I think this is pretty much spot on. The other critical point which is barely remarked on and IMO greatly under-estimated, is how full-on ZIRP in the USA is de-stabilizing global financial flows. We had low rates before, but the average 5yr yield between the GFC and Corona was something close to 2% - now under 40bps. I think this is a major shock to global investor psychology, as people are internalizing (rightly or wrongly) that this isn't just a temporary state which will be reversed in a few years by tightening, with rates headed back to 3-4% - they're wondering if the Fed will ever hike again. IMO this more than anything is behind the stampede into stocks and BTC, among other things. If the market finds reason to question these assumptions about rates, the reaction will probably be much more violent than in late 2018 and central banks could very easily (almost overnight) become caught between letting a shock revaluation play out, or racing to support markets yet again with inflation already booming.
Sure, there is the chance its all a mirage. But there is the chance that the tech is real. Dotcom investors got burned but 'true believers' in FB have not, they made a fortune instead.
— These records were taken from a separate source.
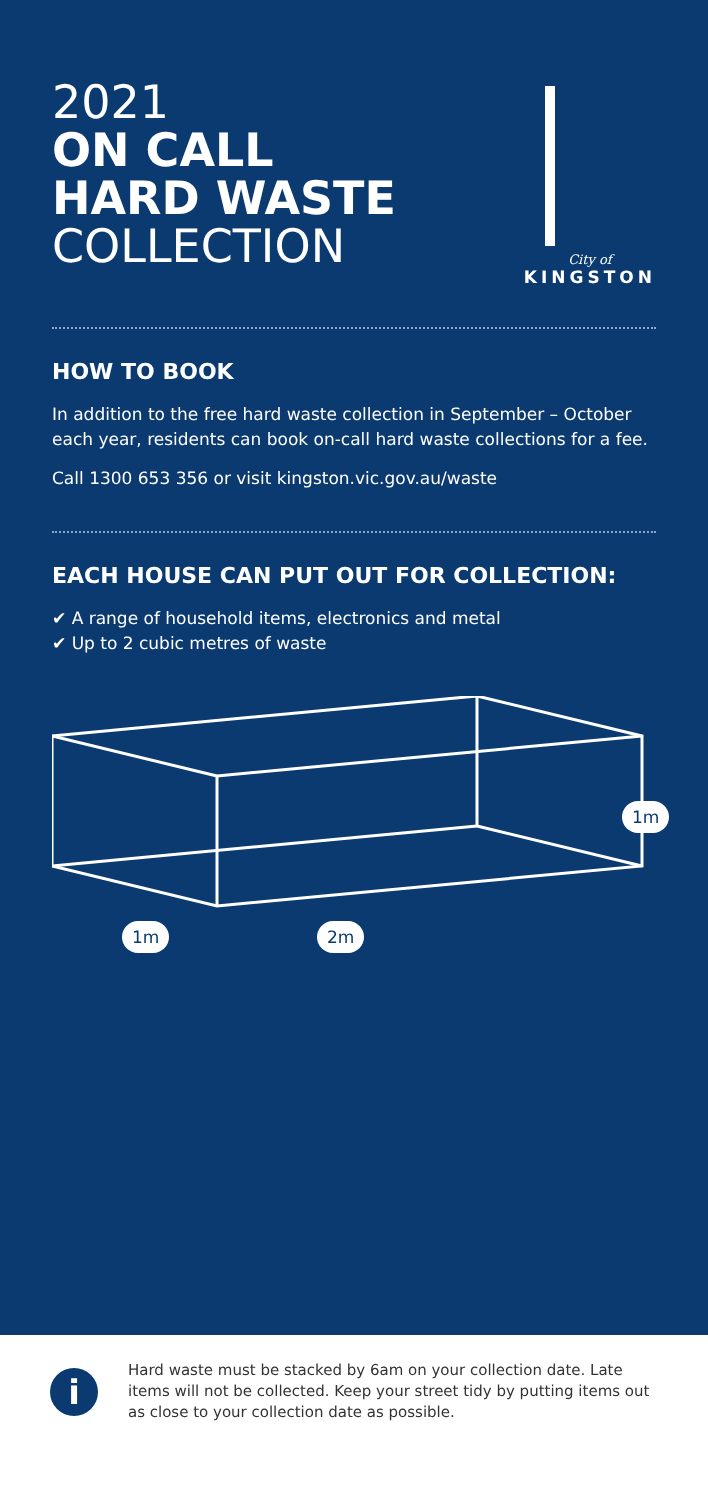2021
ON CALL
HARD WASTE
COLLECTION
City of
KINGSTON
HOW TO BOOK
In addition to the free hard waste collection in September – October each year, residents can book on-call hard waste collections for a fee.
Call 1300 653 356 or visit kingston.vic.gov.au/waste
EACH HOUSE CAN PUT OUT FOR COLLECTION:
✔ A range of household items, electronics and metal
✔ Up to 2 cubic metres of waste
1m
1m 2m
i
Hard waste must be stacked by 6am on your collection date. Late items will not be collected. Keep your street tidy by putting items out as close to your collection date as possible.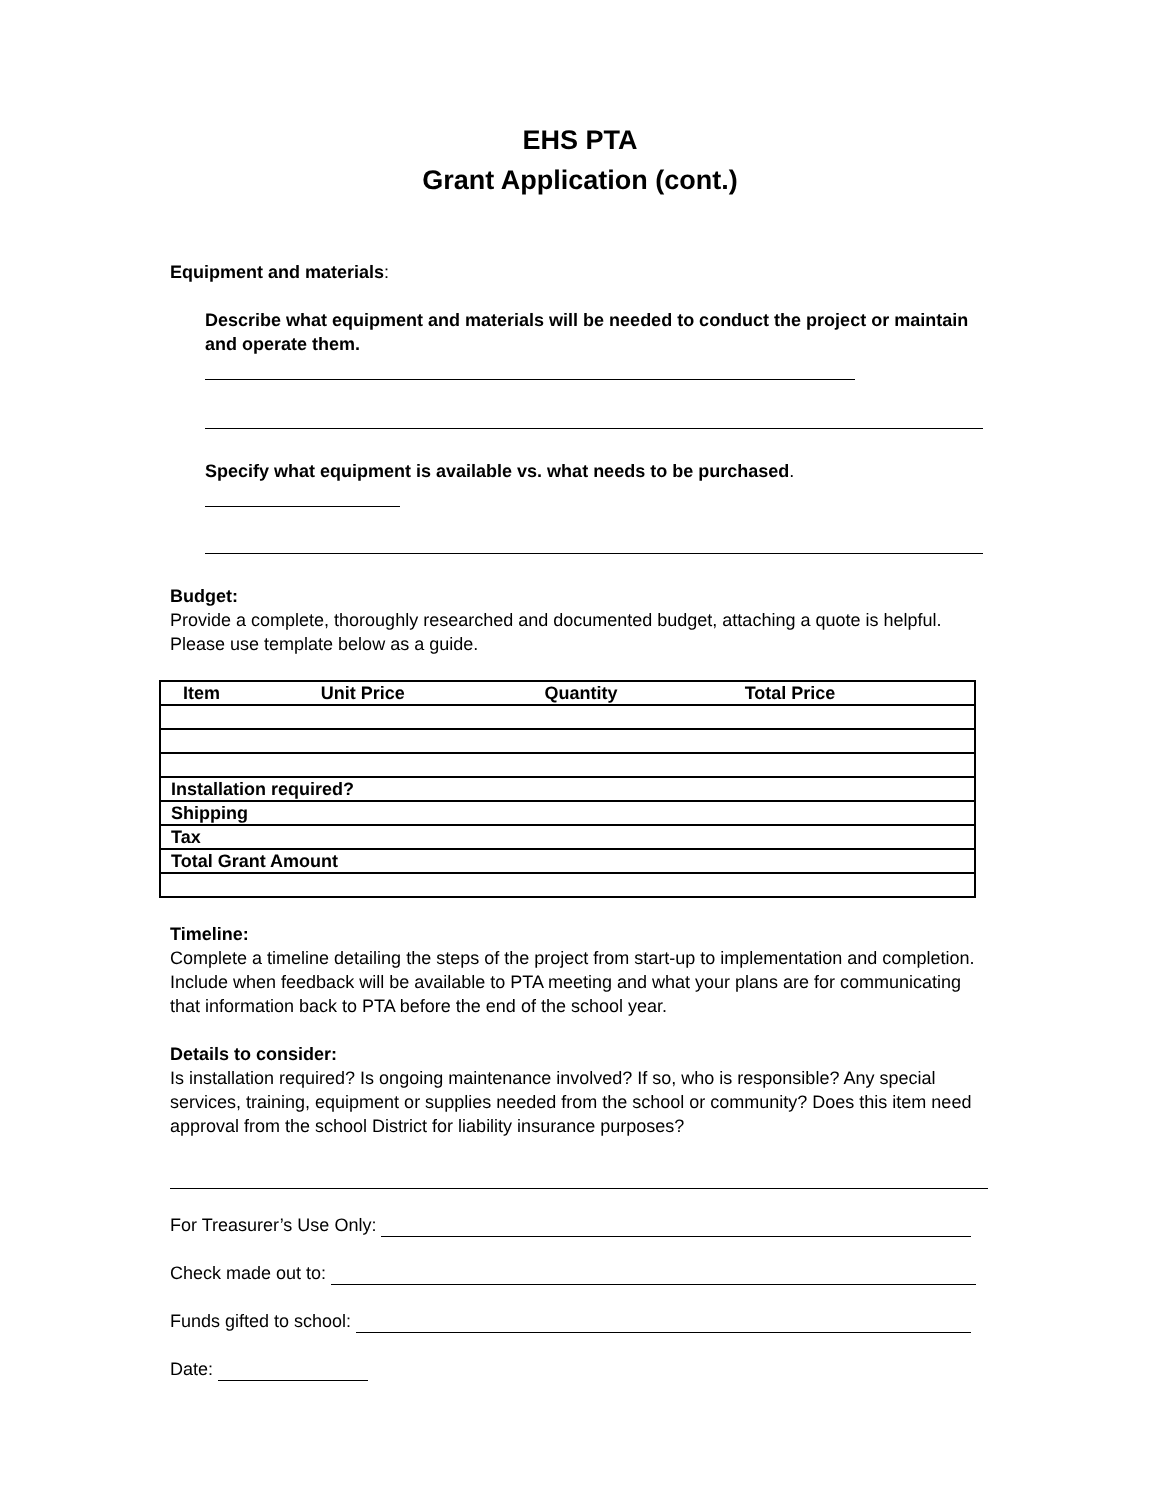EHS PTA
Grant Application (cont.)
Equipment and materials:
Describe what equipment and materials will be needed to conduct the project or maintain and operate them.
Specify what equipment is available vs. what needs to be purchased.
Budget:
Provide a complete, thoroughly researched and documented budget, attaching a quote is helpful. Please use template below as a guide.
| Item | Unit Price | Quantity | Total Price |
| --- | --- | --- | --- |
| Installation required? | | | |
| Shipping | | | |
| Tax | | | |
| Total Grant Amount | | | |
Timeline:
Complete a timeline detailing the steps of the project from start-up to implementation and completion. Include when feedback will be available to PTA meeting and what your plans are for communicating that information back to PTA before the end of the school year.
Details to consider:
Is installation required? Is ongoing maintenance involved? If so, who is responsible? Any special services, training, equipment or supplies needed from the school or community? Does this item need approval from the school District for liability insurance purposes?
For Treasurer’s Use Only:
Check made out to:
Funds gifted to school:
Date:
The key to me is to have a position that never gets sold (unless BTC rips 300% in a month or something) AND have a position that gets sold when things get heated Risks are not balanced by maintaining a skeptical attitude and a trader mentality, not in crypto anyway. Risks are balanced by being a trader AND an investor imo I'm currently studying wheter is possible to 'lock' bitcoin for a specific period of time, to completely prevent selling. Then I would lock 1/3 (investing hold bucket) for 3-5 years and keep 2/3 with a trader mentality. There might be something in the BTC protocol that allows that, if not, a program written in solidity (ETH language) could enable one to store encrypted BTC keys that can only be displayed after a few years have passed. That way I'm balanced in my downside risks but also the upside risks
TINA just tells you what's happening, not whether the players are making the right moves. If you are a pension fund manager, then every month you get a bunch of money which you need to invest right away; the choices are stock indices at maybe 4-4.5% (current earnings yield+growth), or cash and bonds at negative real rates. (IMO negative real rates changes the players' psychology a great deal compared to rates which are extremely low, but still positive) At some point it will clearly not make sense to invest in stock indices - Japan reached this point in 1989 with large caps trading at 50x-100x earnings. However, Japanese players could always invest abroad without totally swamping overseas capital markets. If U.S. capital markets get to the point where real yields (including stock earnings yields) are negative across the board, the consequences are totally unpredictable but should involve lots of fireworks.